▸ **Task to complete**:
In the entries below, find the line with "none; stroke-linecap: round;" and the line with "<!-- building -->"; give again those lines and every line between them, exactly.

▸ **Entries supplied**:
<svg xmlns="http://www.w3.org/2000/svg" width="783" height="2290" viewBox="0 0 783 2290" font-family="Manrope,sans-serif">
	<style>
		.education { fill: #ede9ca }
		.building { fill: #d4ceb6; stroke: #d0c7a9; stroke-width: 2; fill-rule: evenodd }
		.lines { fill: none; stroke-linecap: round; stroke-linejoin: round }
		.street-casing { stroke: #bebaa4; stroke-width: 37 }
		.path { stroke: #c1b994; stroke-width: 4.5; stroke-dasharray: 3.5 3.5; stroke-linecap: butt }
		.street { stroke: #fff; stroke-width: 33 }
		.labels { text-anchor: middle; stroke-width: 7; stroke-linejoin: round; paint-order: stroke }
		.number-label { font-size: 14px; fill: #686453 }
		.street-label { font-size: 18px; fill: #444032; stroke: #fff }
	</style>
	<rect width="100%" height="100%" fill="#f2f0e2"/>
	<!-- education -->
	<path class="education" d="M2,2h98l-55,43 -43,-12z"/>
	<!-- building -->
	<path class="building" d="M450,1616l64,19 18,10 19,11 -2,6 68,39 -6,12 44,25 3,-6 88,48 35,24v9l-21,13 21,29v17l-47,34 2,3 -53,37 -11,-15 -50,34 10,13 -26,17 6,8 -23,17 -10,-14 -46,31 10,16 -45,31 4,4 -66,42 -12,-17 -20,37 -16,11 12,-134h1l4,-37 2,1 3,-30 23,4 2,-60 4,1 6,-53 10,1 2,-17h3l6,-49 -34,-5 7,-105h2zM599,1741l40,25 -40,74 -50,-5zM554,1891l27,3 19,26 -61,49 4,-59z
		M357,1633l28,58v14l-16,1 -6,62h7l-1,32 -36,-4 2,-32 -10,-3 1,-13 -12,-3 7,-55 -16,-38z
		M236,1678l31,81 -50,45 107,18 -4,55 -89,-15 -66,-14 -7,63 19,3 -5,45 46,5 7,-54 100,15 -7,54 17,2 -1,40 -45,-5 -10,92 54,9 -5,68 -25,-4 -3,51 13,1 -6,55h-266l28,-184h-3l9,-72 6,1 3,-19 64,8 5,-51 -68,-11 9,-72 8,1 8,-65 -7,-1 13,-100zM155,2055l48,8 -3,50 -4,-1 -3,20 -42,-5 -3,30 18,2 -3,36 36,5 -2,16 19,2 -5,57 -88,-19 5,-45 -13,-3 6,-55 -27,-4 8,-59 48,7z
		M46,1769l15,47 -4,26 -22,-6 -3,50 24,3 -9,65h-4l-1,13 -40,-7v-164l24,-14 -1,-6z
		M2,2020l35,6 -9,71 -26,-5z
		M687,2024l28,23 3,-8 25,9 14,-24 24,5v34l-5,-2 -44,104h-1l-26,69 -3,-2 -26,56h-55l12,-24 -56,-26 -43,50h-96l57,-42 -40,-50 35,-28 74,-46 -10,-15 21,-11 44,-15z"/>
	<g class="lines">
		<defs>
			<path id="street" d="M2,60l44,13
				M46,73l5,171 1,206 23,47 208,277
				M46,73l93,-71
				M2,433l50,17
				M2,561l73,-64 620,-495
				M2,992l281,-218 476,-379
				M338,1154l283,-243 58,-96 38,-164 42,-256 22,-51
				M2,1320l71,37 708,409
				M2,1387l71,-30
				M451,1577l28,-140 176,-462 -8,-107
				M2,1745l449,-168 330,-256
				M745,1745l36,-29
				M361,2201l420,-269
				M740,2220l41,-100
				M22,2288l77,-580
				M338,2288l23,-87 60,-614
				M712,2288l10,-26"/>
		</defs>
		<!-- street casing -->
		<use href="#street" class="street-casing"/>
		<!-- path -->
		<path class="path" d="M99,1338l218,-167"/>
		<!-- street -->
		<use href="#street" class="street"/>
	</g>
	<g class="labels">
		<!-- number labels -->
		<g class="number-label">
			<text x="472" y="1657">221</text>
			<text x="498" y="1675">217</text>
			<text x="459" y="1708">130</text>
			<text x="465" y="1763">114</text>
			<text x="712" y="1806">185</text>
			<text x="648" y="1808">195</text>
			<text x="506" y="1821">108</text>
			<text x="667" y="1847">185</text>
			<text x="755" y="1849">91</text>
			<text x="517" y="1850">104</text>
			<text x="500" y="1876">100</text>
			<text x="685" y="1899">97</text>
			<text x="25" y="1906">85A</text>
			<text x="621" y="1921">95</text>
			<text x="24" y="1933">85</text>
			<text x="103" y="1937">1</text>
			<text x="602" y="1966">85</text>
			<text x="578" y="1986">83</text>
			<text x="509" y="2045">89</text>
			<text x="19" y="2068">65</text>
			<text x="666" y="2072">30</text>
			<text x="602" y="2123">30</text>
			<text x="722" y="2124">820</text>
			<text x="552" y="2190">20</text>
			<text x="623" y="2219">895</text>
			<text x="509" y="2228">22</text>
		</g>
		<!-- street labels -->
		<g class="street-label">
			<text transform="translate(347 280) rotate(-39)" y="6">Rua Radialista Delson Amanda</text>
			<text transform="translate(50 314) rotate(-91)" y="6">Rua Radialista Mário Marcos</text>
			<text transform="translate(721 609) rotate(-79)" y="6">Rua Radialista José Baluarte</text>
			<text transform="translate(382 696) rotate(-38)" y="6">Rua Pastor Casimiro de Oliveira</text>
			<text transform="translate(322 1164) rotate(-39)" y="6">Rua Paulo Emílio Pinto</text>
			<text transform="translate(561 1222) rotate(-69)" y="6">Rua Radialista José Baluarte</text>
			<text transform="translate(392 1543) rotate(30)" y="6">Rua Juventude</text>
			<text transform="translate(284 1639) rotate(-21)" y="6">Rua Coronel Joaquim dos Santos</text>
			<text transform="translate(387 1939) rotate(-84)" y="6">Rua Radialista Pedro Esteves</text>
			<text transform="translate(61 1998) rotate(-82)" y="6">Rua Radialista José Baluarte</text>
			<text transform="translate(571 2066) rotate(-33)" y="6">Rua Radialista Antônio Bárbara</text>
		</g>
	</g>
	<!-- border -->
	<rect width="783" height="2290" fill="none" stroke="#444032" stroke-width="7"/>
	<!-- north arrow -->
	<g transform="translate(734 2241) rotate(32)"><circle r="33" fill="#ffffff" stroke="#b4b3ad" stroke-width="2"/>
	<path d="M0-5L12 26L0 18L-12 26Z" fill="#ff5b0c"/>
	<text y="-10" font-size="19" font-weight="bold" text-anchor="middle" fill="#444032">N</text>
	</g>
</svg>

▸ **Output**:
		.lines { fill: none; stroke-linecap: round; stroke-linejoin: round }
		.street-casing { stroke: #bebaa4; stroke-width: 37 }
		.path { stroke: #c1b994; stroke-width: 4.5; stroke-dasharray: 3.5 3.5; stroke-linecap: butt }
		.street { stroke: #fff; stroke-width: 33 }
		.labels { text-anchor: middle; stroke-width: 7; stroke-linejoin: round; paint-order: stroke }
		.number-label { font-size: 14px; fill: #686453 }
		.street-label { font-size: 18px; fill: #444032; stroke: #fff }
	</style>
	<rect width="100%" height="100%" fill="#f2f0e2"/>
	<!-- education -->
	<path class="education" d="M2,2h98l-55,43 -43,-12z"/>
	<!-- building -->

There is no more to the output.